Around me Agaat is clearing up the battlefield. She thinks she’s distracting my attention with her rainbow. The buckets with the swabs full of phlegm she bustles away first, the kidney-shaped dish with the gouts of wet cotton wool, the sponges, the cloths, the water that smells of Milton and lavender. Swiftly she works, before her work of art’s effect on me evaporates.

But I hear the screwing of the lids of the jars and tubes, see the sure-handed strokes with which the trolley is wiped, the quick snatch with which the slimy sponge on the bridge is grabbed away, the jingling assurance with which the brand-new rigging of oxygen tubes and snorkels and mouthpieces is rolled up. That, all the movements conspire to assert, now belongs to the past. Now we are in another safer place. The rainbow has been brought in for you. A complete colour chart. The origin, the fullness, the foundation of all.

What am I supposed to do with it all? It’s the wrong medicine. Completeness. The death of the song, of the small dusty tale.

Rainbow of death.

Is it meant to hypnotise me?

Perfection, purity, order. Adversaries are they all, the devil’s own little helpers.
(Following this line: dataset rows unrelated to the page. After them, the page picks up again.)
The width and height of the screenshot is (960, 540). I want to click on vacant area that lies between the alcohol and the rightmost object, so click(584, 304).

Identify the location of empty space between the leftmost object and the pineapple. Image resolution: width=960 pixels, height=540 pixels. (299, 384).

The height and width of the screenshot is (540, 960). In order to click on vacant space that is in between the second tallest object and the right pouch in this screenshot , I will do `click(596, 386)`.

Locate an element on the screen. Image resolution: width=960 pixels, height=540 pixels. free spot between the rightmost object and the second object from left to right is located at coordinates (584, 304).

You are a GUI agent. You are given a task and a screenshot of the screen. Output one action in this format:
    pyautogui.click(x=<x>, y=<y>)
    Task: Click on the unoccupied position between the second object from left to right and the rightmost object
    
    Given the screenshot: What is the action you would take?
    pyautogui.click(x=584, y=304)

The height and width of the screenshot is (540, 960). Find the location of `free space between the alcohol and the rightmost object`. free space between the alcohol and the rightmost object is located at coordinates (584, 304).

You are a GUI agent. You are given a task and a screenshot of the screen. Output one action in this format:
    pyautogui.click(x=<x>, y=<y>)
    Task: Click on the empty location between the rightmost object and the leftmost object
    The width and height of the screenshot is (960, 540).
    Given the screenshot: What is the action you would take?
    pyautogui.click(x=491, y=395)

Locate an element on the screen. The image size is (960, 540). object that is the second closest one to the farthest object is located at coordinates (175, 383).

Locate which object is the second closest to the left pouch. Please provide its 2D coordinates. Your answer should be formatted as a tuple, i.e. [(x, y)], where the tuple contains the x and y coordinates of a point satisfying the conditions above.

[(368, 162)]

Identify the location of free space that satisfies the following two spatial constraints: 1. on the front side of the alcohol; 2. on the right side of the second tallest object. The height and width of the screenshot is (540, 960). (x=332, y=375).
How my heart burns to tell her this! Now that I can see it. Now that it’s too late.

Friday 23 September 1960 nine o’clock in the evening.


A. is terribly excited about Jakkie’s christening in a week’s time. Have just gone out at the front door & surreptitiously walked round the back of the house & peeped into the kitchen window to see what she’s getting up to there. Wouldn’t she close the kitchen door after supper & tell me I’m not allowed in now she’ll come & call me when she’s done. Looks like at least two cakes & a savoury tart that are under construction there as far as I can see. The whole table is packed with stuff & there’s a hectic beating & a mixing & a singing at the top of her voice all my recipe books open in a line bowls full of batter & icing-sugar & grated orange peel & plates full of chopped bacon & onion & parsley. Everything for the dominee & his elder who are coming tomorrow morning to discuss the arrangements for the christening.

Saturday 24 September quarter past eight morning


Have just had to go & do inspection. A. came to call me to come & see if everything’s right. Fresh flowers arranged in the sitting room (she’s been up since crack of dawn) & her cakes have risen beautifully orange & chocolate covered under netting on tea table & the best cups put out & cake plates & forks the savoury tart is all ready to be baked everything is ship-shape. I did think this was all rather a to-do, & the eyes shine & the chin juts all the way out & then it came out: Seems she wants to carry Jakkie into the church. I ask you! Won’t I big-please get the dominee’s permission.

Now obviously this is totally out of the question! Couldn’t bring myself to tell her this on the spot, what with all the trouble she’s gone to with the baking & all. Oh good heavens.